→ **WHAT IS EXPECTED**: Please pull out every line of the data below that contains the word "label", copying each one unchanged.

→ **DATA EXCERPTS**:
▼

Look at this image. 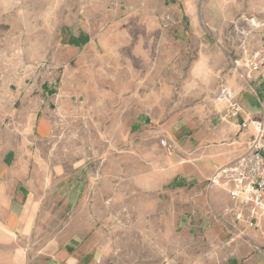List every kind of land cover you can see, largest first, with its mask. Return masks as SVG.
<instances>
[{
	"label": "rangeland",
	"instance_id": "obj_1",
	"mask_svg": "<svg viewBox=\"0 0 264 264\" xmlns=\"http://www.w3.org/2000/svg\"><path fill=\"white\" fill-rule=\"evenodd\" d=\"M163 2L0 0V82L32 90L50 124L33 264H65L74 233L97 264H244L261 252L219 176L239 156L217 168L212 157L249 86L264 0Z\"/></svg>",
	"mask_w": 264,
	"mask_h": 264
},
{
	"label": "crops",
	"instance_id": "obj_2",
	"mask_svg": "<svg viewBox=\"0 0 264 264\" xmlns=\"http://www.w3.org/2000/svg\"><path fill=\"white\" fill-rule=\"evenodd\" d=\"M168 1L163 3L173 9L180 4L188 7L193 0ZM249 77V86L235 92L237 114L231 116L228 110L221 117L229 143L219 147L212 157L215 168L235 160L245 150L253 127L249 124L241 130L242 122L264 114V76L250 73ZM32 92L27 88L13 90L10 85L0 82V264H33L27 253L35 244L34 237H37L42 215L46 213L50 172L47 165L40 163L43 155L39 147L50 134V124L45 116L39 117L38 111L32 110L34 99L28 95ZM258 231H264V219H261ZM71 241L73 244L60 252L57 262L100 263L95 246L83 235L74 233ZM247 253L244 264H262L263 253L250 249ZM234 264L239 261L235 260Z\"/></svg>",
	"mask_w": 264,
	"mask_h": 264
},
{
	"label": "built area",
	"instance_id": "obj_3",
	"mask_svg": "<svg viewBox=\"0 0 264 264\" xmlns=\"http://www.w3.org/2000/svg\"><path fill=\"white\" fill-rule=\"evenodd\" d=\"M245 67L249 73L264 76V30L259 46L248 54ZM225 91L221 94L226 93L231 98L232 93ZM231 107L235 116L239 111L238 106L233 103ZM249 124L253 127V133L244 153L221 170L219 176L236 206L235 218L259 230L261 219H264V114L255 120L242 122L241 128L246 129ZM260 238V251L264 254V231H260Z\"/></svg>",
	"mask_w": 264,
	"mask_h": 264
}]
</instances>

▲

→ **REPLY**:
	"label": "rangeland",
	"label": "crops",
	"label": "built area",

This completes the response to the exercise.